Selector v1 Results¶
Reproduction command¶
Main evaluation:
uv run python -m evals.state_selector.evaluate \
--selector evals/state_selector/artifacts/selector-v1/selector.json \
--baseline-selector evals/state_selector/artifacts/selector-v0/selector.json \
--suite selector_v1 \
--backend coding_continuation \
--out evals/state_selector/reports/selector-v1 \
--compare heuristic,selector_v0,selector_v1,none,minimal,compact,constraints_open_failures \
--json \
--markdown \
--csv \
--seed 0
Promotion:
uv run python -m evals.state_selector.promote \
--selector evals/state_selector/artifacts/selector-v1/selector.json \
--eval-report evals/state_selector/reports/selector-v1/metrics.json \
--baseline-selector evals/state_selector/artifacts/selector-v0/selector.json \
--baseline-report evals/state_selector/reports/selector-v0-publish/metrics.json \
--out evals/state_selector/artifacts/promoted-v1 \
--min-composite-delta-vs-v0 0.00 \
--min-token-reduction-vs-v0 0.05 \
--max-forbidden-rate-delta 0.00 \
--require-no-safety-regression \
--require-family-split-validation \
--require-target-v2-validation
Dataset¶
- Suite:
selector_v1 - Fixtures:
120 - Conditions evaluated:
7 - Selector-v1 evaluation rows:
840
Artifacts:
- Evaluation report:
evals/state_selector/reports/selector-v1/report.md - Per-category report:
evals/state_selector/reports/selector-v1-leave-category-out/report.md - Feature ablation:
evals/state_selector/reports/selector-v1-feature-ablation/report.md - Target ablation:
evals/state_selector/reports/selector-v1-target-ablation/report.md - Promotion report:
evals/state_selector/artifacts/promoted-v1/promotion_report.md
Selector artifacts¶
- Selector v1:
evals/state_selector/artifacts/selector-v1/selector.json - Selector v0:
evals/state_selector/artifacts/selector-v0/selector.json
Results¶
Headline result:
- Selector v1 tied heuristic on offline continuation quality.
- Selector v1 tied Selector v0 on offline continuation quality.
- Selector v1 used slightly more tokens than Selector v0.
- Selector v1 beat
constraints_open_failuresstrongly.
Selector v1 vs Selector v0¶
- Mean composite delta:
0.000 - Mean token delta:
+1.425 - Token reduction vs Selector v0:
-0.007 - Win/tie/loss:
0 / 120 / 0
Selector v1 did not beat Selector v0 on the current suite.
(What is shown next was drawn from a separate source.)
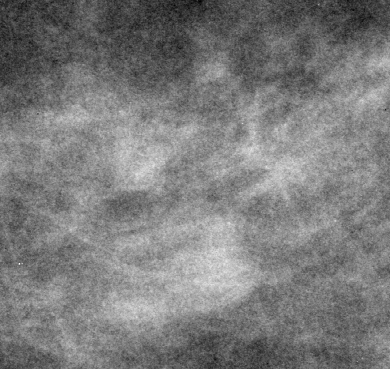
Region of interest cut from a scanned film mammogram (one marked finding); left breast; CC view.
Marked abnormality: mass, shape irregular, margins spiculated; BI-RADS assessment category 5; subtlety rating 5 on a 1 (subtle) to 5 (obvious) scale; pathology result (as recorded, not read from the image): malignant.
It matched quality and used slightly more tokens.
Selector v1 vs heuristic¶
- Mean composite delta:
0.000 - Mean token delta:
0.000 - Win/tie/loss:
0 / 120 / 0
On the current selector-v1 suite, Selector v1 reproduces heuristic behavior almost exactly.
Token efficiency¶
- Mean tokens,
heuristic:200.100 - Mean tokens,
selector_v0:198.675 - Mean tokens,
selector_v1:200.100 - Mean tokens,
constraints_open_failures:64.000
Selector v1 is flat vs heuristic and slightly worse than Selector v0 on token use.
Safety¶
- Raw quarantined model-visible count, Selector v1:
0 - Forbidden actionable phrase rate delta vs Selector v0:
0.000 - Quarantine correctness delta vs Selector v0:
0.000 - Resolved-failure-active count, Selector v1:
35
The promotion gate rejected Selector v1 partly because resolved failures are still being counted as active work in the evaluation output, and that count is not zero.
Failure cases¶
The main failure surface is concentrated in:
prompt_injection_quarantineresolved_vs_open_failure
Those categories drive the non-zero resolved_failure_active_count in both heuristic and selector
conditions on the current suite.
Promotion decision¶
Decision: rejected
Failed gates:
- token reduction vs same-run
selector_v0 - resolved-failure-active count must be zero
Passed gates:
- no composite regression vs same-run
selector_v0 - no constraint recall regression
- no open-failure recall regression
- no quarantine correctness regression
- no forbidden-rate regression
- family-split validation passed
- target-quality validation passed
- no severe per-category regression
Limitations¶
- These are offline continuation metrics, not live coding-agent outcomes.
- Per-category evaluation is holdout-style with the trained artifact as-is, not per-category retraining.
- Feature and target ablations were flat on the current dataset, so they do not yet isolate a strong learning signal.
- External live benchmark reruns were not run in this milestone.